A proliferação de discos piratas em Franca está causando prejuízo às lojas de som e locadoras de vídeo. Diante da forte concorrência com o mercado clandestino, as empresas oficiais estão sendo obrigadas a fechar suas portas ou derrubar os preços para segurar os clientes. Após receber uma denúncia da classe prejudicada, o delegado Wanir José da Silveira Júnior determinou que sua equipe intensifique os trabalhos para combater a pirataria.
A ação é desenvolvida em duas frentes distintas: enquanto um grupo recolhe os produtos clandestinos, outro tenta descobrir os locais onde os produtos são pirateados. Na tarde de ontem, os policiais estiveram em 13 pontos de vendas e apreenderam perto de 10 mil CDs. “Os materiais foram encaminhados à sede da DIG e serão submetidos à perícia para se comprovar a falsificação. Os proprietários responderão a inquérito por violação de direito autoral”.

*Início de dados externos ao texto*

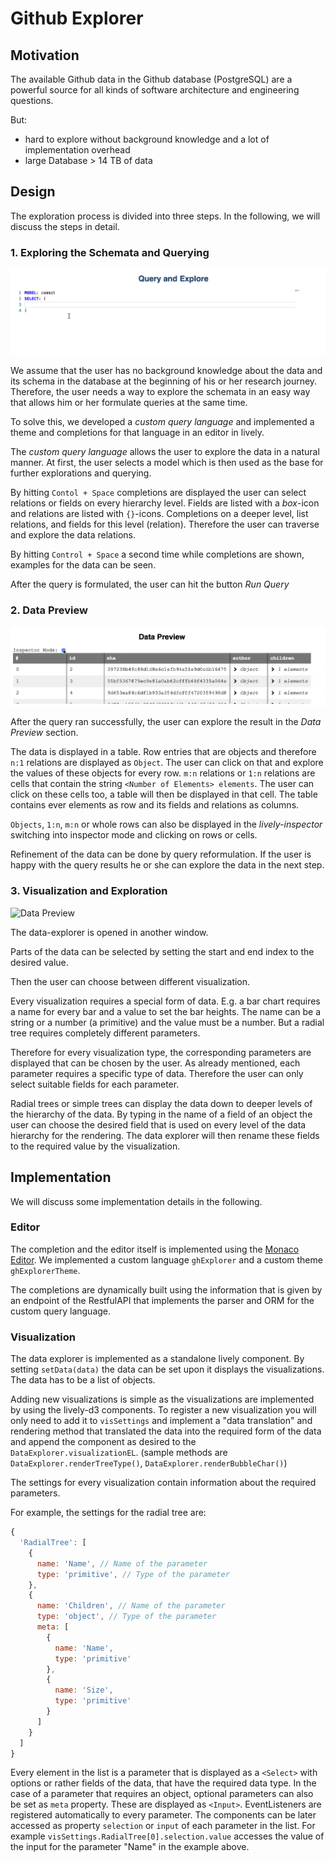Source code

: # Github Explorer

## Motivation

The available Github data in the Github database (PostgreSQL) are a powerful source for all kinds of software architecture and engineering questions.

But:

- hard to explore without background knowledge and a lot of implementation overhead
- large Database > 14 TB of data

## Design

The exploration process is divided into three steps. In the following, we will discuss the steps in detail.

### 1. Exploring the Schemata and Querying

![Query Editor and Exploration](resources/editor.gif)

We assume that the user has no background knowledge about the data and its schema in the database at the beginning of his or her research journey. Therefore, the user needs a way to explore the schemata in an easy way that allows him or her formulate queries at the same time.

To solve this, we developed a _custom query language_ and implemented a theme and completions for that language in an editor in lively.

The _custom query language_ allows the user to explore the data in a natural manner. At first, the user selects a model which is then used as the base for further explorations and querying.

By hitting `Contol + Space` completions are displayed the user can select relations or fields on every hierarchy level. Fields are listed with a _box_-icon and relations are listed with `{}`-icons. Completions on a deeper level, list relations, and fields for this level (relation). Therefore the user can traverse and explore the data relations.

By hitting `Control + Space` a second time while completions are shown, examples for the data can be seen.

After the query is formulated, the user can hit the button _Run Query_

### 2. Data Preview

![Data Preview](resources/datapreview.gif)

After the query ran successfully, the user can explore the result in the _Data Preview_ section.

The data is displayed in a table. Row entries that are objects and therefore `n:1` relations are displayed as `Object`. The user can click on that and explore the values of these objects for every row. `m:n` relations or `1:n` relations are cells that contain the string `<Number of Elements> elements`. The user can click on these cells too, a table will then be displayed in that cell. The table contains ever elements as row and its fields and relations as columns.

`Objects`, `1:n`, `m:n` or whole rows can also be displayed in the _lively-inspector_ switching into inspector mode and clicking on rows or cells.

Refinement of the data can be done by query reformulation.
If the user is happy with the query results he or she can explore the data in the next step.

### 3. Visualization and Exploration

![Data Preview](resources/visualization.gif)

The data-explorer is opened in another window.

Parts of the data can be selected by setting the start and end index to the desired value.

Then the user can choose between different visualization.

Every visualization requires a special form of data. E.g. a bar chart requires a name for every bar and a value to set the bar heights. The name can be a string or a number (a primitive) and the value must be a number. But a radial tree requires completely different parameters.

Therefore for every visualization type, the corresponding parameters are displayed that can be chosen by the user. As already mentioned, each parameter requires a specific type of data. Therefore the user can only select suitable fields for each parameter.

Radial trees or simple trees can display the data down to deeper levels of the hierarchy of the data. By typing in the name of a field of an object the user can choose the desired field that is used on every level of the data hierarchy for the rendering. The data explorer will then rename these fields to the required value by the visualization.

## Implementation

We will discuss some implementation details in the following.

### Editor

The completion and the editor itself is implemented using the [Monaco Editor](https://microsoft.github.io/monaco-editor/). We implemented a custom language `ghExplorer` and a custom theme `ghExplorerTheme`.

The completions are dynamically built using the information that is given by an endpoint of the RestfulAPI that implements the parser and ORM for the custom query language.

### Visualization

The data explorer is implemented as a standalone lively component. By setting `setData(data)` the data can be set upon it displays the visualizations. The data has to be a list of objects.

Adding new visualizations is simple as the visualizations are implemented by using the lively-d3 components.
To register a new visualization you will only need to add it to `visSettings` and implement a "data translation" and rendering method that translated the data into the required form of the data and append the component as desired to the `DataExplorer.visualizationEL`. (sample methods are `DataExplorer.renderTreeType()`, `DataExplorer.renderBubbleChar()`)

The settings for every visualization contain information about the required parameters.

For example, the settings for the radial tree are:

```js
{
  'RadialTree': [
    {
      name: 'Name', // Name of the parameter
      type: 'primitive', // Type of the parameter
    },
    {
      name: 'Children', // Name of the parameter
      type: 'object', // Type of the parameter
      meta: [
        {
          name: 'Name',
          type: 'primitive'
        },
        {
          name: 'Size',
          type: 'primitive'
        }
      ]
    }
  ]
}
```

Every element in the list is a parameter that is displayed as a `<Select>` with options or rather fields of the data, that have the required data type.
In the case of a parameter that requires an object, optional parameters can also be set as `meta` property. These are displayed as `<Input>`. EventListeners are registered automatically to every parameter. The components can be later accessed as property `selection` or `input` of each parameter in the list. For example `visSettings.RadialTree[0].selection.value` accesses the value of the input for the parameter "Name" in the example above.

Segundo o delegado Wanir, há situações em que vendedores de CDs piratas já foram condenados em Franca. Em caso de reincidência, poderão ser presos. Operações semelhantes à de ontem serão realizadas com freqüência, pois a cidade é tida como uma das campeãs no Estado quando o assunto é a venda de produtos falsificados. “Estamos com vários policiais levantando gravadoras clandestinas. Já temos vários endereços, onde, possivelmente, a falsificação é feita. Solicitaremos autorização para apreender os equipamentos na pirataria”, finalizou Wanir.
Em dezembro de 2005, a DIG estourou uma fábrica de CDs piratas e apreendeu cerca de 50 mil unidades, além de equipamentos eletrônicos e produtos usados na falsificação. A produção ilegal funcionava camuflada numa indústria, com passagem secreta nos fundos de uma residência no Jardim Luiza.